Его собеседник несколько минут молчал, не отвечая, но потом заговорил.
— Нелепость это всё, конечно, но теперь… — Тэйтон вздохнул всей грудью, — теперь я свободен.
— Я не сомневался, — голос Хейфеца звучал издевательски, — что эта мысль придёт тебе в голову довольно быстро, но если у тебя есть хоть капля мозгов…
— То что? — голос Тэйтона тоже странно помолодел, казался мальчишеским.
— А то, что первый подозреваемый в убийстве жены — это всегда муж, и тебе следует пока выбросить все подобные мысли из головы, по крайней мере — на время следствия. Надеюсь, в этой глухой провинции не найдётся профессионального следователя, и всё можно будет спустить на тормозах.

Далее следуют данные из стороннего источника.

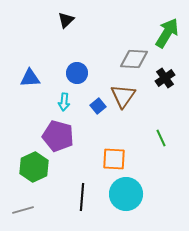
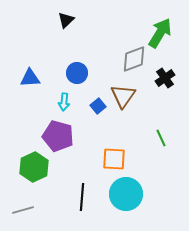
green arrow: moved 7 px left
gray diamond: rotated 24 degrees counterclockwise
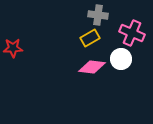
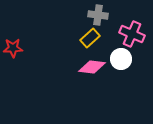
pink cross: moved 1 px down
yellow rectangle: rotated 12 degrees counterclockwise
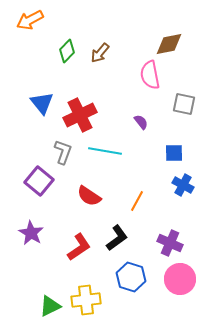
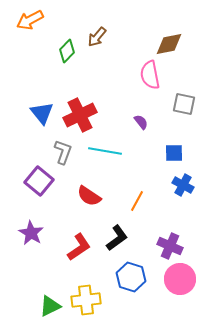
brown arrow: moved 3 px left, 16 px up
blue triangle: moved 10 px down
purple cross: moved 3 px down
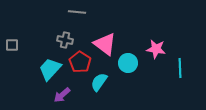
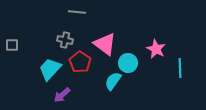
pink star: rotated 18 degrees clockwise
cyan semicircle: moved 14 px right, 1 px up
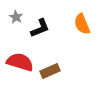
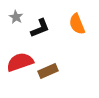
orange semicircle: moved 5 px left
red semicircle: rotated 36 degrees counterclockwise
brown rectangle: moved 2 px left
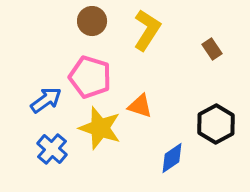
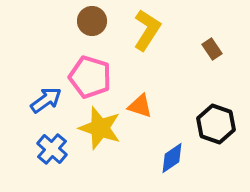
black hexagon: rotated 12 degrees counterclockwise
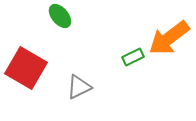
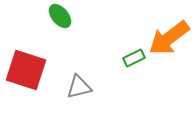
green rectangle: moved 1 px right, 1 px down
red square: moved 2 px down; rotated 12 degrees counterclockwise
gray triangle: rotated 12 degrees clockwise
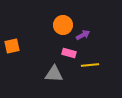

Хэмилтон видел, как оба прошли мимо него в гостиную, и вернулся к Галатее, точнее к тому, что теперь осталось от неё. Странно, но он точно окаменел и почти не чувствовал потери, в горле стоял ком, мешая прорваться эмоциям. Однако уединившись у себя в спальне, Стивен зарыдал — истерично, по-женски. Все казалось ненастоящим, каким-то зловещим абсурдом, но алогичность случившегося не умеряла гнетущую тоску, сжимавшую его горло. Галатея! На миг ему показалось, что он спит и видит кошмарный сон, но стоит ему проснуться, как он поймёт, что эта смерть не имеет ничего общего с действительностью. Она жива, жива, жива, бормотал он. Но сон не таял, и Стивен никак не просыпался от гнетущего сна, где всё то, что составляло смысл его жизни, теперь было уничтожено, убито, злобно раздавлено.